このプロセスを概観するため、Go SDKや類似のライブラリを使用した典型的なフローを以下に示します:

  1. サーバーのセットアップ: 基本情報(名前、バージョン、サポートする機能)で新しいサーバーインスタンスを初期化します。たとえば、Goでは server := mcp.NewServer("MyServer", "1.0.0", nil) とすることで、デフォルトではコアプロトコル機能をサポートするサーバーが作成されます。特定の機能(プロンプト/リソース/ツール)を有効にするには、オプションを使用するか、それらの機能を登録する(ツールやリソースを追加するだけでその機能が有効になります)ことで実現できます。

  2. 機能の登録: 公開したい機能を追加します:

    • ツールを公開する場合、各ツールのスキーマとハンドラを定義します。たとえば、Go SDKの AddTool を使用して、mcp.Tool{Name: "...", Description: "..."} とハンドラ関数(コールリクエストを受け取り、結果を返す関数)を提供します。SDKはハンドラのパラメータタイプから自動的にJSONスキーマを生成します(または明示的に指定することもできます)。
    • リソースを公開する場合、リソース一覧を登録するためのAPIや、コンテンツを読み取るためのコールバックを使用する可能性があります。Python SDKでは、ResourceProviderを継承する方法が利用できますが、GoではSDKがまだ進化中であり、リソースの一覧表示や読み取りを行う関数を提供する必要があります。各リソースには安定したURIが必要です。
    • プロンプトを公開する場合、プロンプトテンプレート(静的なファイルや文字列)を定義し、名前とオプションのパラメータとともに登録します。サーバーはこれらを広告し、クライアントがユーザーに表示するために取得できます。
  3. トランスポートの実装: サーバーがどのように動作するかを決定します。ローカルでの使用には、stdioが最も簡単です。たとえば、Goでは server.Run(ctx, mcp.NewStdioTransport()) とすることで、stdinからJSON-RPCを読み取るようになります。サーバーがネットワーク経由で動作する場合は、JSON-RPCをHTTPで受け取るHTTPハンドラを実装します(公式のGo SDKにもHTTP/SSEトランスポート用のヘルパーが将来的に含まれる予定です)。
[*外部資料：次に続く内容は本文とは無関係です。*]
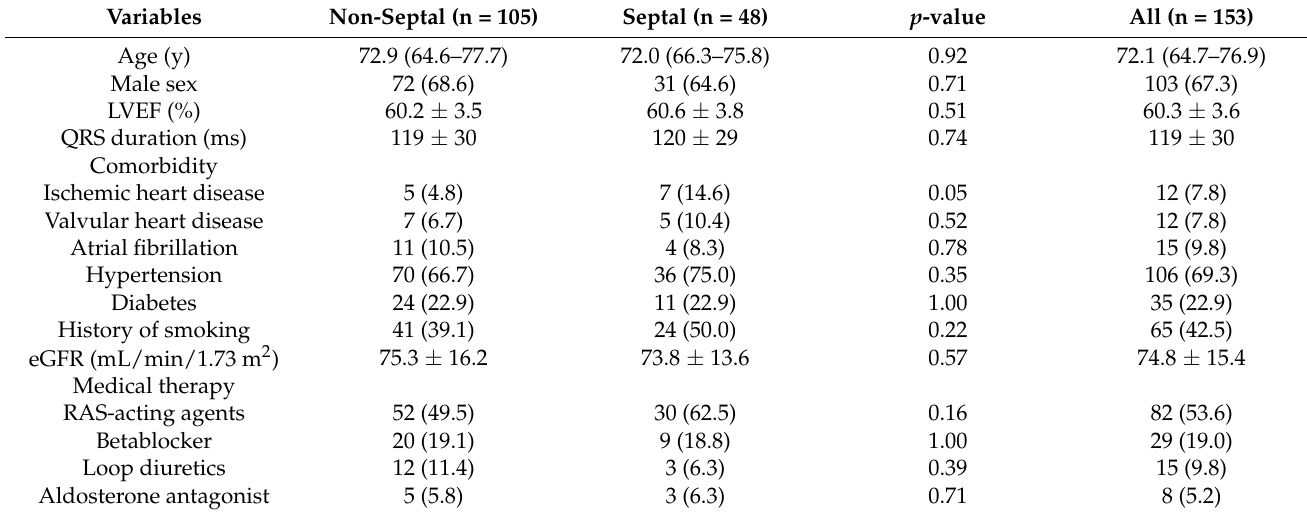
Table 1. Baseline characteristics in patients with RV non-septal and RV septal lead position.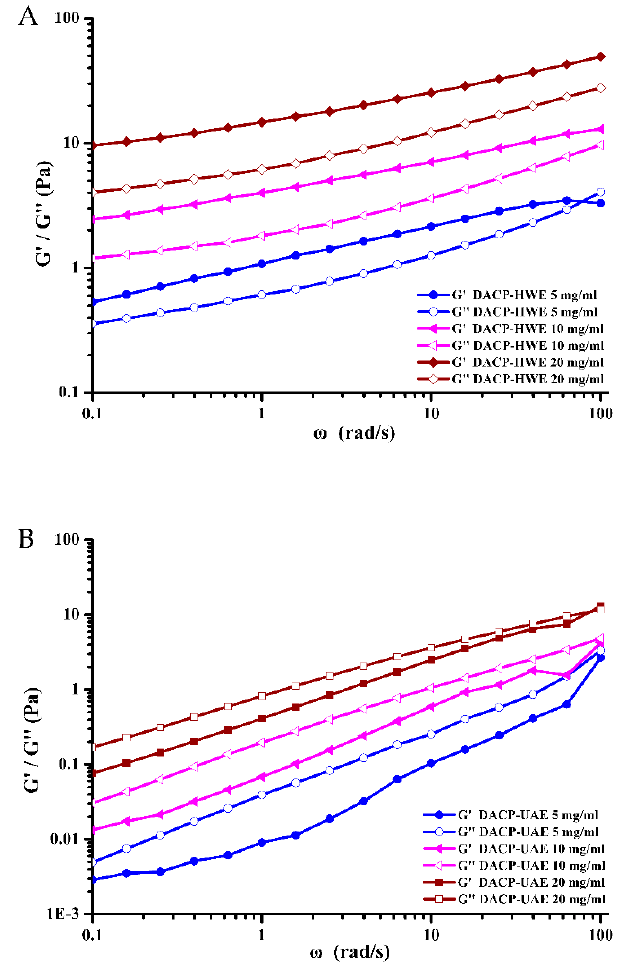
Figure 7. Dynamic storage modulus (G’) and loss modulus (G”) with oscillatory frequency sweeps of ( A ) DACP-HWE solutions with different concentrations (5, 10, 20 mg/mL) and ( B ) DACP-UAE solutions with different concentrations (5, 10, 20 mg/mL).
  4. クライアントでのテスト: MCPと互換性のあるクライアントでサーバーをテストできます。たとえば、AnthropicのClaude 2(Claude for Desktop)はローカルのMCPサーバーをロードすることをサポートしています。Claudeを設定して、あなたのサーバーのバイナリを起動または接続するようにします。また、mcp-cli というCLIツールや、MCP InspectorというGUIツールも存在し、フルAIクライアントが不要な場合にサーバーをテストするために使用できます。これらのツールは、MCPリクエストをあなたのサーバーに送信し、結果を表示してデバッグを支援します。

  5. セキュリティと権限: サーバーを構築する際には、認証とスコープの設定を考慮する必要があります。ローカルサーバーでは、ホストが特定のOS権限で実行するか、環境変数経由でAPIキーを提供する方法があります。リモートサーバーでは、認証ヘッダーやOAuthフローを使用します。MCPはHTTPトランスポート用の認可仕様を含んでおり(サーバーはトークンを要求でき、クライアントはそれを送信できます)、常にサーバーがユーザーが許可したデータのみにアクセスすることを確保する必要があります(たとえば、クライアントが提供したルートディレクトリを尊重し、他の場所にデータを漏らさない)-MCPガイドラインでは、ユーザーの同意、データプライバシー、ツールの安全性を基本的な要素として強調しています。

要するに、MCPはLLMと外部世界を橋渡しするための正式かつ柔軟なプロトコルです。これは、1社に限定された内部APIではなく、採用が拡大し、豊富な統合エコシステムを持つオープンスタンダードです。このプロトコルは明確なメッセージ構造(JSON-RPCベース)と、プロンプト、ツール、リソースなどの一連の操作(メソッド)を定義しており、どのコンプライアンスクライアント/サーバーでも実装可能です。公式ドキュメントと仕様は利用可能であり、多数のSDK、ライブラリ、例のサーバー(Goを含む)が存在し、実装を容易にしています。MCPを使用することで、開発者はAIを活用したアプリケーションを構築し、既存のデータやサービスを安全に活用し、新しいモデルやデータセットごとに統合ロジックを再構築する必要がありません。